The service, available as a reseller service to resellers of eNom’s web hosting and domain registration services, as well as to hosting providers that don’t resell eNom’s other services, provides website operators with access to an enormous base of content that can be inserted into their own sites via a selection of widgets.
The objective of the service, says Sheridan, is to enable hosting providers to offer their customers a means of better engaging visitors to their sites, creating more successful projects among hosting customers.
“If we do our job right,” says Sheridan, “this is so easy and such a good end user experience that, basically, the compelling content will drive enough end user engagement that I want to start seeing a lift on hosting renewals.”
ENom has created a product-specific landing page for the RichContent service, and is offering new customers a 30-day free trial to enable them to get a feel for including the content on their sites.
RichContent is built on a network of content sites and a blog syndicating engine operated by eNom and its parent company Demand Media. Demand Studios is a network of 30 sites acquired and operated by Demand Media, such as eHow.com (www.ehow.com) and ExpertVillage.com (www.expertvillage.com), which Sheridan says produce high-quality user generated content in the form of how-to articles and videos, very often on a so called “evergreen” or timeless sort of subject (how to bake an apple pie, for instance).
Another RichContent component is contributed by Pluck.com (www.pluck.com), another Demand Media acquisition, which operates a service called BlogBurst, a network of about 6,500 contributing blogs – including such well-known sites as TechCrunch – that syndicates new content every day, on a wide variety of subjects. The benefit to contributing blogs is the exposure offered through syndication on some of the largest news sites online, and now on the pages of the smaller users of the RichContent service.
According to eNom, the RichContent network sees more than 3,000 pieces of new content added every day to more than 300 subject-based categories. The existing base of content currently exceeds 4 million articles, videos and blog entries.
The content is incorporated into customer websites via two widgets, the first of which is a fairly straightforward “related content” widget.
“Customers will embed this code on their page,” says Eric Newman general manager and SVP, social media platforms, also in an interview with the WHIR, “and it’s going to scan that customer’s website and look for relevant tags and URLs and go back to the content library at demand media, and return to them the relevant articles or blogs that we have on file in our library.”

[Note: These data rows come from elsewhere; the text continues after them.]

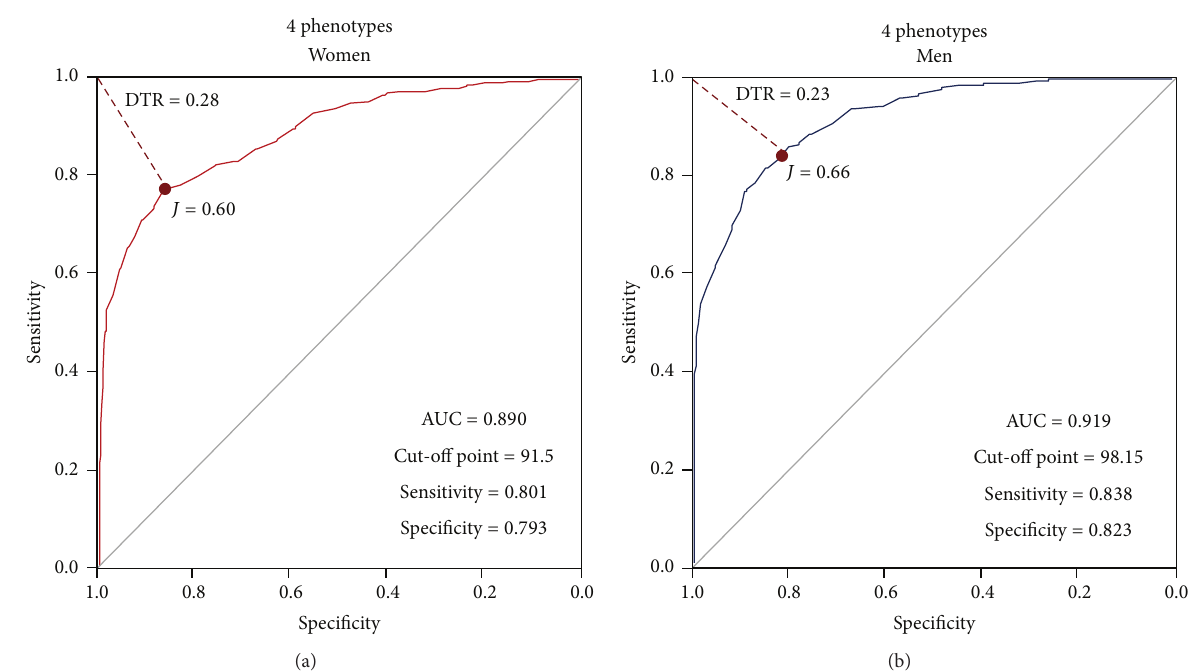
Figure 4: ROC curves constructed using 4 phenotypes, after the exclusion of MOWN and MHO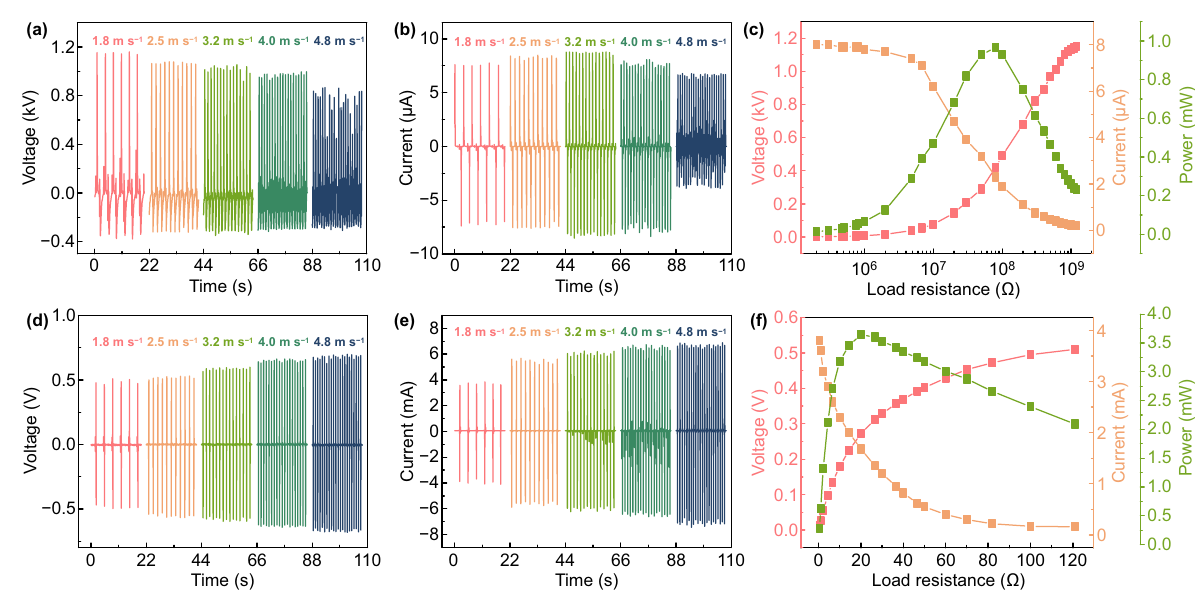
Fig. 4 Electrical output performance of the W-HNG. The V oc and I sc of an individual TENG ( a , b ) and EMG ( d , e ) at wind speed ranging from 1.8 m s −1 to 4.8 m s −1 . V oc , I sc , and power dependence of the external load resistance of the TENG c and EMG f at a wind speed of 1.8 m s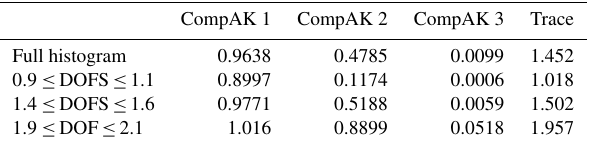
Table 2. Average information content for each mode of the aver- aging kernel for the entire study period. CompAK 1 denotes the average information in mode 1, CompAK 2 is for mode 2, and so forth. Trace denotes the total information content. “Full histogram” means all retrievals were considered. DOFS denotes the degree of freedom for the signal, and the different DOFS rows identify the average information content for the different DOFS ranges and av- eraging kernel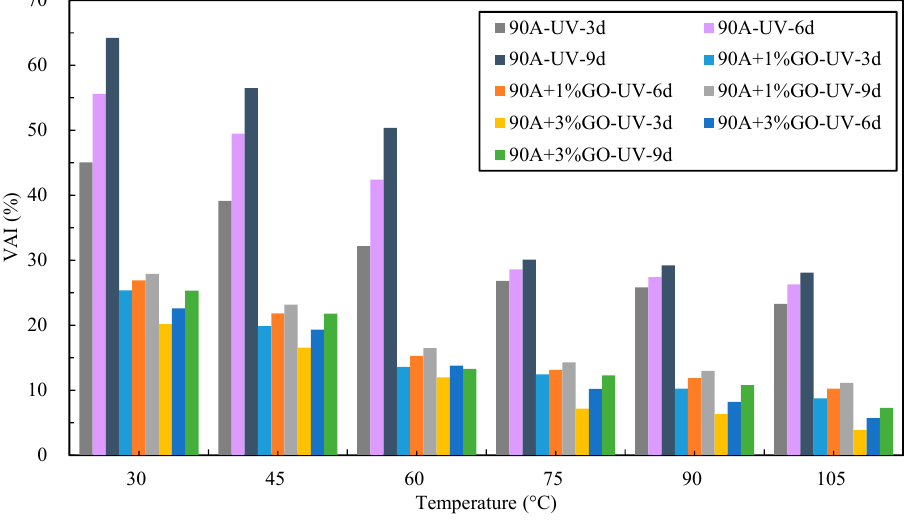
Figure 7. VAI of 90 A and GO modified 90 A after UV aging.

The customized “related links” widget displays links to contextually-appropriate related content alongside the site’s own original content. Users who click the related links will be taken to the second widget, a “landing page” widget, through which the RichContent article or video is embedded in the customer’s site.
“The key thing we want to balance here,” says Sheridan, “is we’re not trying to compete with the reseller customer’s content. What we’re trying to do is be very complimentary to that content in a way that keeps the reader engaged on the site and allows them to look at the original content, but then read an eHow article or look at a video in line with that original content.”
During the beta period, eNom partners NameCheap.com (www.namecheap.com) and MerchantCircle (www.merchantcircle.com) offered the service to customers – which, in the case MerchantCircile included not just content sites, but online merchants – to great success.
Now up and running, RichContent represents a wholly unique value-added service among hosting offerings, and one that would be extremely difficult to duplicate without access to a network of 10,000 contributing authors and 6,500 blogs – obviously a difficult resource to assemble.
And Sheridan thinks that, like any good value add, the service will add stickiness to a hosting service. But perhaps more significantly, it could really impact the success of website startups by giving them a leg up on getting started with producing content, leading to more renewals.
“A lot of our effort,” he says, “especially at HostingCon will be about how this content really adds depth and breadth to these customer sites in a very low maintenance way that keeps their users engaged and hopefully, in my opinion, keeps their customers renewing those domain names and renewing those hosting accounts.”